Qwest Communications International saw shares fall badly on Tuesday as the company reported a jump in third-quarter net income due to a $2.15 billion tax benefit, but said overall revenue dipped because of a 19 percent drop in traditional wholesale services.
The Denver-based telecommunications company also said a 9.7 percent increase in Internet and video service revenue was offset by an 8 percent drop in traditional long-distance and local telephone services.
"On the wholesale front, we've experienced the impact of industry consolidation along with some one-time items," Chief Executive Officer Ed Mueller told analysts during a conference call. "While further industry consolidation activity is possible, we are focused on profitability replacement with our higher-margin data products."
Qwest's board has authorized spending up to $300 million to expand the company's networks to residential homes but postponed a decision on shareholder returns during a strategic review process. "This is a prudent course to follow," Mueller said.
For the period ended Sept. 30, Qwest reported net income of $2.07 billion, or $1.08 per share, compared with $194 million, or 9 cents per share, in the third quarter of 2006.
The company's tax benefit rose to $2.15 billion compared with $43 million in the previous year's quarter. It also recorded $353 million in litigation charges during the most recent period.

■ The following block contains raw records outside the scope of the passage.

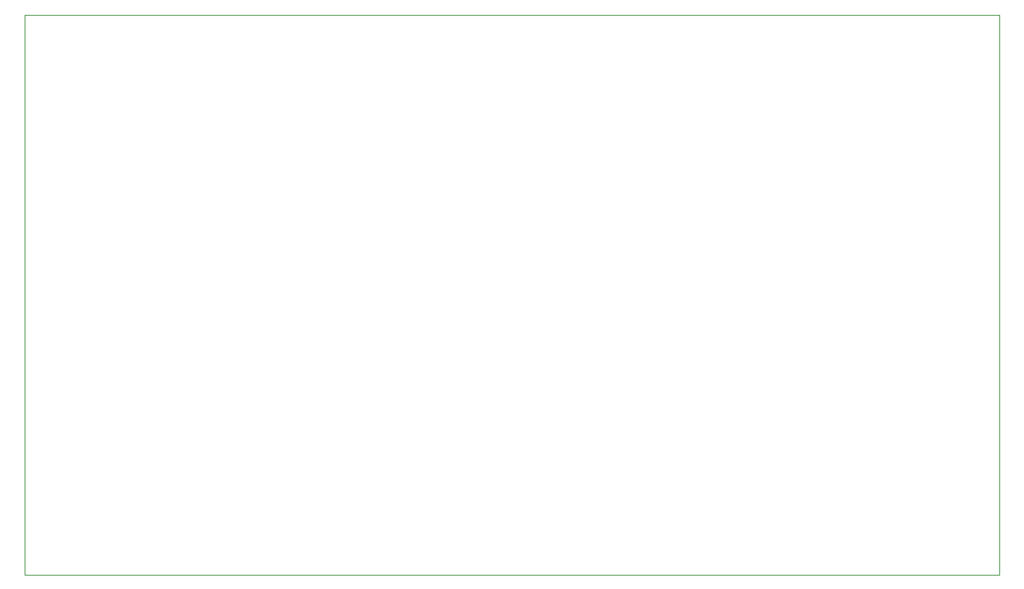
<source format=gbr>
G04 #@! TF.GenerationSoftware,KiCad,Pcbnew,5.1.5-52549c5~86~ubuntu18.04.1*
G04 #@! TF.CreationDate,2020-05-20T16:48:26+05:30*
G04 #@! TF.ProjectId,Resp2,52657370-322e-46b6-9963-61645f706362,rev?*
G04 #@! TF.SameCoordinates,Original*
G04 #@! TF.FileFunction,Profile,NP*
%FSLAX46Y46*%
G04 Gerber Fmt 4.6, Leading zero omitted, Abs format (unit mm)*
G04 Created by KiCad (PCBNEW 5.1.5-52549c5~86~ubuntu18.04.1) date 2020-05-20 16:48:26*
%MOMM*%
%LPD*%
G04 APERTURE LIST*
%ADD10C,0.100000*%
G04 APERTURE END LIST*
D10*
X123190000Y-12700000D02*
X123190000Y-76200000D01*
X12700000Y-12700000D02*
X123190000Y-12700000D01*
X12700000Y-76200000D02*
X12700000Y-12700000D01*
X123190000Y-76200000D02*
X12700000Y-76200000D01*
M02*

</source>
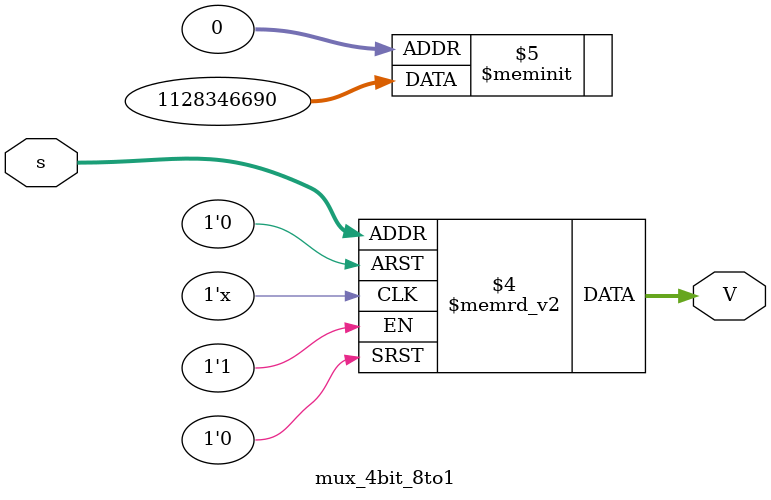
<source format=v>
module part3 (SW, KEY, LEDR, CLOCK_50);
  input [2:0] SW;
  input [1:0] KEY;
  input CLOCK_50;
  output [9:0] LEDR;

  wire rst_n = ~KEY[0];
  wire start_tx = ~KEY[1];

  wire [10:0] codeword;
  wire [3:0]  codeLen;
  mux_big_8to1    u_mux_bits   (.V(codeword), .s(SW));
  mux_4bit_8to1   u_mux_length (.V(codeLen),  .s(SW));

  wire tick;
  halfsec_counter u_hsc (
    .clk   (CLOCK_50),
    .reset (!rst_n),
    .tick  (tick)
  );

  wire [10:0] shiftQ;
  reg         load_sr, shift_sr;
  shift_reg #(11) u_sr (
    .clk   (CLOCK_50),
    .reset (!rst_n),
    .load  (load_sr),
    .shift (shift_sr),
    .D     (codeword),
    .Q     (shiftQ)
  );

  reg  [2:0] state, next_state;
  reg  [3:0] rem_len, next_len;
  reg  [1:0] tick_cnt, next_tcnt;
  reg  [1:0] sym_ticks, next_sticks;

  localparam
    S_IDLE  = 3'd0,
    S_LOAD  = 3'd1,
    S_ON    = 3'd2,
    S_OFF   = 3'd3,
    S_SHIFT = 3'd4;

  always @(posedge CLOCK_50 or negedge rst_n) begin
    if (!rst_n) begin
      state    <= S_IDLE;
      rem_len  <= 4'd0;
      tick_cnt <= 2'd0;
      sym_ticks<= 2'd0;
    end else begin
      state    <= next_state;
      rem_len  <= next_len;
      tick_cnt <= next_tcnt;
      sym_ticks<= next_sticks;
    end
  end

  assign LEDR[0]    = (state == S_ON);
  assign LEDR[9:1]  = 9'd0;

  always @(*) begin
    load_sr     = 1'b0;
    shift_sr    = 1'b0;
    next_state = state;
    next_len   = rem_len;
    next_tcnt  = tick_cnt;
    next_sticks= sym_ticks;

    case(state)
      S_IDLE: begin
        if (start_tx) begin
          next_state = S_LOAD;
        end
      end

      S_LOAD: begin
        load_sr    = 1'b1;
        next_len   = codeLen;
        next_state = S_ON;
      end

      S_ON: begin
        if (tick) begin
          next_sticks = shiftQ[0] ? 2'd3 : 2'd1;
          next_tcnt   = 2'd1;
          next_state  = S_OFF;
        end
      end

      S_OFF: begin
        if (tick) begin
          if (tick_cnt + 1 < sym_ticks) begin
            next_tcnt = tick_cnt + 1;
          end else begin
            next_state = S_SHIFT;
          end
        end
      end

      S_SHIFT: begin
        shift_sr   = 1'b1;
        next_len  = rem_len - 1;
        if (rem_len == 1)
          next_state = S_IDLE;
        else
          next_state = S_ON;
      end

    endcase
  end

endmodule

module halfsec_counter (
  input        clk,
  input        reset,
  output       tick
);
  reg [24:0] cnt;
  always @(posedge clk or posedge reset) begin
    if (reset)
      cnt <= 25'd0;
    else if (cnt == 25_000_000-1)
      cnt <= 25'd0;
    else
      cnt <= cnt + 1;
  end
  assign tick = (cnt == 25_000_000-1);
endmodule

module shift_reg #(parameter W=11) (
  input              clk,
  input              reset,
  input              load,
  input              shift,
  input  [W-1:0]     D,
  output reg [W-1:0] Q
);
  always @(posedge clk or posedge reset) begin
    if (reset)
      Q <= {W{1'b0}};
    else if (load)
      Q <= D;
    else if (shift)
      Q <= Q >> 1;
  end
endmodule

module mux_big_8to1 (
  output reg [10:0] V,
  input      [2:0]  s
);
  parameter A = 11'b00000000011;
  parameter B = 11'b00000001000;
  parameter C = 11'b00000101010;
  parameter D = 11'b00000000100;
  parameter E = 11'b00000000001;
  parameter F = 11'b00000010101;
  parameter G = 11'b00000011001;
  parameter H = 11'b00000000000;

  always @(*) begin
    case(s)
      3'd0: V = A;
      3'd1: V = B;
      3'd2: V = C;
      3'd3: V = D;
      3'd4: V = E;
      3'd5: V = F;
      3'd6: V = G;
      3'd7: V = H;
      default: V = 11'd0;
    endcase
  end
endmodule

module mux_4bit_8to1 (
  output reg [3:0] V,
  input      [2:0] s
);
  always @(*) begin
    case(s)
     3'd0: V = 4'd2;
     3'd1: V = 4'd4;
     3'd2: V = 4'd4;
     3'd3: V = 4'd3;
     3'd4: V = 4'd1;
     3'd5: V = 4'd4;
     3'd6: V = 4'd3;
     3'd7: V = 4'd4;
     default: V = 4'd0;
    endcase
  end
endmodule

</source>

Operating revenue declined to $3.43 billion from $3.49 billion in the year-ago quarter.
Analysts polled by Thomson Financial expected earnings of 15 cents per share on $3.49 billion in revenue for the period.
In the first nine months, Qwest reported net income of $2.6 billion, or $1.31 a share, compared with $399 million, or 20 cents a share, in the first nine months of 2006.
Revenue totaled $10.3 million compared with $10.4 billion in the 2006 nine-month period.